**TASK ITEM**
Output the data below in full, character for character.

**PROVIDED MATERIAL**
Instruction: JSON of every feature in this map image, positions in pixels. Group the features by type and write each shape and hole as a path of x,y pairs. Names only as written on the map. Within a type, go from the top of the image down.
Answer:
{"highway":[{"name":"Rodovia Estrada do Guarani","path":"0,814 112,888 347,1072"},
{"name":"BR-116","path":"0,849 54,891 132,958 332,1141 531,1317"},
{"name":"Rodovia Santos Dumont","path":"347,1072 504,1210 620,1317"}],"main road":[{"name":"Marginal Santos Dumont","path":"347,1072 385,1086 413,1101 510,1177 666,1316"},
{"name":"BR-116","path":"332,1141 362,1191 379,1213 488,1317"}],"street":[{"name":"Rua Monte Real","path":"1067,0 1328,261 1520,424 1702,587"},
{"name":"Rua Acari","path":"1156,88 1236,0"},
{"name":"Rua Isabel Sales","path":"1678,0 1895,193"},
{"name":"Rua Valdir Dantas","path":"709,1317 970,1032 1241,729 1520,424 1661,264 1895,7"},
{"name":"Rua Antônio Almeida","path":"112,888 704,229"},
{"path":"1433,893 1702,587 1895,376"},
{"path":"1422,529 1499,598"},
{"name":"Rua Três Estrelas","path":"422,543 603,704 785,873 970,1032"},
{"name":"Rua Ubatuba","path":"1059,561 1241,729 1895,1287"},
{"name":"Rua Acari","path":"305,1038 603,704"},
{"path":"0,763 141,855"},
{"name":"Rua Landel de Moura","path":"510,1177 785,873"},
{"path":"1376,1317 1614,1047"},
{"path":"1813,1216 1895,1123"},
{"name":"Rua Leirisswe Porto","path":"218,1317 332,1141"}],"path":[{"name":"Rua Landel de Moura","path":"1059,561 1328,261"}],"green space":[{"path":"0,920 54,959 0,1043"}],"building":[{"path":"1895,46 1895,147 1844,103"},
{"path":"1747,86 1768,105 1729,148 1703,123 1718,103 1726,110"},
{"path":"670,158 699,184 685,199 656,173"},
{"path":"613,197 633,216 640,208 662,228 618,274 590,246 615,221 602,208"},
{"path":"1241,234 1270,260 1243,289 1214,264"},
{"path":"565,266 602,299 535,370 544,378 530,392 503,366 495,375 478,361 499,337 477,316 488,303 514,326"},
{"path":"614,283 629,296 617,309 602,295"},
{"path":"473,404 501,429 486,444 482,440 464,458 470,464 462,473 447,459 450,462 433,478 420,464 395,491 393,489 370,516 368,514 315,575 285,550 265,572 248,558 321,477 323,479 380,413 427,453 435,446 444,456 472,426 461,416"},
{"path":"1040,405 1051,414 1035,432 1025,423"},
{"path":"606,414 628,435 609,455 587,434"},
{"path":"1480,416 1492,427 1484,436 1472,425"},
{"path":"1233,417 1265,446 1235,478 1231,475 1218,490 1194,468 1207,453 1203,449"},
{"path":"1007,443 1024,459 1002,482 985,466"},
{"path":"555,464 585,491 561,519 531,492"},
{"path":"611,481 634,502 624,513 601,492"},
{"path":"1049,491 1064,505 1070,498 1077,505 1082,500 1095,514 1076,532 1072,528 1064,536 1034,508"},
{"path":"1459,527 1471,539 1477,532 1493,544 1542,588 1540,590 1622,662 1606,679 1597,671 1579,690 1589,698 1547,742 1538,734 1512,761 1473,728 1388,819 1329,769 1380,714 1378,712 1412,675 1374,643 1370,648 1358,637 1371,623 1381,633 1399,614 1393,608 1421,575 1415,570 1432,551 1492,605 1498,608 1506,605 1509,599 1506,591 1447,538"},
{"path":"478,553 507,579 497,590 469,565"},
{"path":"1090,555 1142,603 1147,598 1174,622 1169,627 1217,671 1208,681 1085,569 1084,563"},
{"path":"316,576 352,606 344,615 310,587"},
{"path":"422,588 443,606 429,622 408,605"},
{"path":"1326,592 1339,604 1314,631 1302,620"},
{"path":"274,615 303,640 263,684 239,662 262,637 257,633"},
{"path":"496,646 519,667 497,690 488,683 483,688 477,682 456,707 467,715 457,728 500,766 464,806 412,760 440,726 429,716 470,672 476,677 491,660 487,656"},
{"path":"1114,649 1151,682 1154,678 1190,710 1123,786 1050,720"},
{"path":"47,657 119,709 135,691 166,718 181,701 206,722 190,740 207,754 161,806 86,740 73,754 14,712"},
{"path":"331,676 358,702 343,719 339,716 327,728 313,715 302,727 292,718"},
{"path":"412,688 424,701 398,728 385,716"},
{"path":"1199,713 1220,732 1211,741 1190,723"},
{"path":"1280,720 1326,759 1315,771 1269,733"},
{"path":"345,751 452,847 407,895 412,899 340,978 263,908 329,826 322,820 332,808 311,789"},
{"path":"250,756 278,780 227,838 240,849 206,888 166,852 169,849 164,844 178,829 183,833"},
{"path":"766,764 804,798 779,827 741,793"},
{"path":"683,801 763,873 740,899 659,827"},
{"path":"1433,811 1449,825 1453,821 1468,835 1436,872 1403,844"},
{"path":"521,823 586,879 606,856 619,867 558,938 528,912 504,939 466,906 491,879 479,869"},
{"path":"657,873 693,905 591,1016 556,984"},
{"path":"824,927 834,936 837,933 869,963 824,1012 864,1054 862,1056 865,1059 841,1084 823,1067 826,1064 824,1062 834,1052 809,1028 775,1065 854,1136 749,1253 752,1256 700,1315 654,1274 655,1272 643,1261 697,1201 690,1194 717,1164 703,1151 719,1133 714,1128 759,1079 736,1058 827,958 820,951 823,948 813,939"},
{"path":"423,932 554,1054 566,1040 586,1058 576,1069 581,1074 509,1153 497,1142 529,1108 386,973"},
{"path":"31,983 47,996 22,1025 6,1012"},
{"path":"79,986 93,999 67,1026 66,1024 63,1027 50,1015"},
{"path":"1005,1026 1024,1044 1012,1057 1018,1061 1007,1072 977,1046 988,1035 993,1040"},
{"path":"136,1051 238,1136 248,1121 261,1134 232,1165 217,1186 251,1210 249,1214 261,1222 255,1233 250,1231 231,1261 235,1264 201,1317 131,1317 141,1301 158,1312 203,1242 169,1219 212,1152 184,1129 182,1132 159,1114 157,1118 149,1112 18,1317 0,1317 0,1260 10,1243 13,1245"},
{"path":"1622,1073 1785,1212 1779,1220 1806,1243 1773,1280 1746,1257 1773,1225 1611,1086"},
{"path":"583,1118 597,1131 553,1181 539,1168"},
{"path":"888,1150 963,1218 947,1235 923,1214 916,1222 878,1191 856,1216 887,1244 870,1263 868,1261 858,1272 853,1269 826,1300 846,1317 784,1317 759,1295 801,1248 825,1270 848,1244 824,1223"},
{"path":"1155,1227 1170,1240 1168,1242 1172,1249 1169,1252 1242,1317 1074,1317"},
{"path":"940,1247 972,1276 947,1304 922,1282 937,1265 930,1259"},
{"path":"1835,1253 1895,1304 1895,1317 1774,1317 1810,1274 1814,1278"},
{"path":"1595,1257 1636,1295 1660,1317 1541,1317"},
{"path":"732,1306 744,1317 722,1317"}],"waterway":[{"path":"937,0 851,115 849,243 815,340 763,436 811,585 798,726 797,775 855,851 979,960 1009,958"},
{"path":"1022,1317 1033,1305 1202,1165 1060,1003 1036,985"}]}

**YOUR RESPONSE**
Instruction: JSON of every feature in this map image, positions in pixels. Group the features by type and write each shape and hole as a path of x,y pairs. Names only as written on the map. Within a type, go from the top of the image down.
Answer:
{"highway":[{"name":"Rodovia Estrada do Guarani","path":"0,814 112,888 347,1072"},
{"name":"BR-116","path":"0,849 54,891 132,958 332,1141 531,1317"},
{"name":"Rodovia Santos Dumont","path":"347,1072 504,1210 620,1317"}],"main road":[{"name":"Marginal Santos Dumont","path":"347,1072 385,1086 413,1101 510,1177 666,1316"},
{"name":"BR-116","path":"332,1141 362,1191 379,1213 488,1317"}],"street":[{"name":"Rua Monte Real","path":"1067,0 1328,261 1520,424 1702,587"},
{"name":"Rua Acari","path":"1156,88 1236,0"},
{"name":"Rua Isabel Sales","path":"1678,0 1895,193"},
{"name":"Rua Valdir Dantas","path":"709,1317 970,1032 1241,729 1520,424 1661,264 1895,7"},
{"name":"Rua Antônio Almeida","path":"112,888 704,229"},
{"path":"1433,893 1702,587 1895,376"},
{"path":"1422,529 1499,598"},
{"name":"Rua Três Estrelas","path":"422,543 603,704 785,873 970,1032"},
{"name":"Rua Ubatuba","path":"1059,561 1241,729 1895,1287"},
{"name":"Rua Acari","path":"305,1038 603,704"},
{"path":"0,763 141,855"},
{"name":"Rua Landel de Moura","path":"510,1177 785,873"},
{"path":"1376,1317 1614,1047"},
{"path":"1813,1216 1895,1123"},
{"name":"Rua Leirisswe Porto","path":"218,1317 332,1141"}],"path":[{"name":"Rua Landel de Moura","path":"1059,561 1328,261"}],"green space":[{"path":"0,920 54,959 0,1043"}],"building":[{"path":"1895,46 1895,147 1844,103"},
{"path":"1747,86 1768,105 1729,148 1703,123 1718,103 1726,110"},
{"path":"670,158 699,184 685,199 656,173"},
{"path":"613,197 633,216 640,208 662,228 618,274 590,246 615,221 602,208"},
{"path":"1241,234 1270,260 1243,289 1214,264"},
{"path":"565,266 602,299 535,370 544,378 530,392 503,366 495,375 478,361 499,337 477,316 488,303 514,326"},
{"path":"614,283 629,296 617,309 602,295"},
{"path":"473,404 501,429 486,444 482,440 464,458 470,464 462,473 447,459 450,462 433,478 420,464 395,491 393,489 370,516 368,514 315,575 285,550 265,572 248,558 321,477 323,479 380,413 427,453 435,446 444,456 472,426 461,416"},
{"path":"1040,405 1051,414 1035,432 1025,423"},
{"path":"606,414 628,435 609,455 587,434"},
{"path":"1480,416 1492,427 1484,436 1472,425"},
{"path":"1233,417 1265,446 1235,478 1231,475 1218,490 1194,468 1207,453 1203,449"},
{"path":"1007,443 1024,459 1002,482 985,466"},
{"path":"555,464 585,491 561,519 531,492"},
{"path":"611,481 634,502 624,513 601,492"},
{"path":"1049,491 1064,505 1070,498 1077,505 1082,500 1095,514 1076,532 1072,528 1064,536 1034,508"},
{"path":"1459,527 1471,539 1477,532 1493,544 1542,588 1540,590 1622,662 1606,679 1597,671 1579,690 1589,698 1547,742 1538,734 1512,761 1473,728 1388,819 1329,769 1380,714 1378,712 1412,675 1374,643 1370,648 1358,637 1371,623 1381,633 1399,614 1393,608 1421,575 1415,570 1432,551 1492,605 1498,608 1506,605 1509,599 1506,591 1447,538"},
{"path":"478,553 507,579 497,590 469,565"},
{"path":"1090,555 1142,603 1147,598 1174,622 1169,627 1217,671 1208,681 1085,569 1084,563"},
{"path":"316,576 352,606 344,615 310,587"},
{"path":"422,588 443,606 429,622 408,605"},
{"path":"1326,592 1339,604 1314,631 1302,620"},
{"path":"274,615 303,640 263,684 239,662 262,637 257,633"},
{"path":"496,646 519,667 497,690 488,683 483,688 477,682 456,707 467,715 457,728 500,766 464,806 412,760 440,726 429,716 470,672 476,677 491,660 487,656"},
{"path":"1114,649 1151,682 1154,678 1190,710 1123,786 1050,720"},
{"path":"47,657 119,709 135,691 166,718 181,701 206,722 190,740 207,754 161,806 86,740 73,754 14,712"},
{"path":"331,676 358,702 343,719 339,716 327,728 313,715 302,727 292,718"},
{"path":"412,688 424,701 398,728 385,716"},
{"path":"1199,713 1220,732 1211,741 1190,723"},
{"path":"1280,720 1326,759 1315,771 1269,733"},
{"path":"345,751 452,847 407,895 412,899 340,978 263,908 329,826 322,820 332,808 311,789"},
{"path":"250,756 278,780 227,838 240,849 206,888 166,852 169,849 164,844 178,829 183,833"},
{"path":"766,764 804,798 779,827 741,793"},
{"path":"683,801 763,873 740,899 659,827"},
{"path":"1433,811 1449,825 1453,821 1468,835 1436,872 1403,844"},
{"path":"521,823 586,879 606,856 619,867 558,938 528,912 504,939 466,906 491,879 479,869"},
{"path":"657,873 693,905 591,1016 556,984"},
{"path":"824,927 834,936 837,933 869,963 824,1012 864,1054 862,1056 865,1059 841,1084 823,1067 826,1064 824,1062 834,1052 809,1028 775,1065 854,1136 749,1253 752,1256 700,1315 654,1274 655,1272 643,1261 697,1201 690,1194 717,1164 703,1151 719,1133 714,1128 759,1079 736,1058 827,958 820,951 823,948 813,939"},
{"path":"423,932 554,1054 566,1040 586,1058 576,1069 581,1074 509,1153 497,1142 529,1108 386,973"},
{"path":"31,983 47,996 22,1025 6,1012"},
{"path":"79,986 93,999 67,1026 66,1024 63,1027 50,1015"},
{"path":"1005,1026 1024,1044 1012,1057 1018,1061 1007,1072 977,1046 988,1035 993,1040"},
{"path":"136,1051 238,1136 248,1121 261,1134 232,1165 217,1186 251,1210 249,1214 261,1222 255,1233 250,1231 231,1261 235,1264 201,1317 131,1317 141,1301 158,1312 203,1242 169,1219 212,1152 184,1129 182,1132 159,1114 157,1118 149,1112 18,1317 0,1317 0,1260 10,1243 13,1245"},
{"path":"1622,1073 1785,1212 1779,1220 1806,1243 1773,1280 1746,1257 1773,1225 1611,1086"},
{"path":"583,1118 597,1131 553,1181 539,1168"},
{"path":"888,1150 963,1218 947,1235 923,1214 916,1222 878,1191 856,1216 887,1244 870,1263 868,1261 858,1272 853,1269 826,1300 846,1317 784,1317 759,1295 801,1248 825,1270 848,1244 824,1223"},
{"path":"1155,1227 1170,1240 1168,1242 1172,1249 1169,1252 1242,1317 1074,1317"},
{"path":"940,1247 972,1276 947,1304 922,1282 937,1265 930,1259"},
{"path":"1835,1253 1895,1304 1895,1317 1774,1317 1810,1274 1814,1278"},
{"path":"1595,1257 1636,1295 1660,1317 1541,1317"},
{"path":"732,1306 744,1317 722,1317"}],"waterway":[{"path":"937,0 851,115 849,243 815,340 763,436 811,585 798,726 797,775 855,851 979,960 1009,958"},
{"path":"1022,1317 1033,1305 1202,1165 1060,1003 1036,985"}]}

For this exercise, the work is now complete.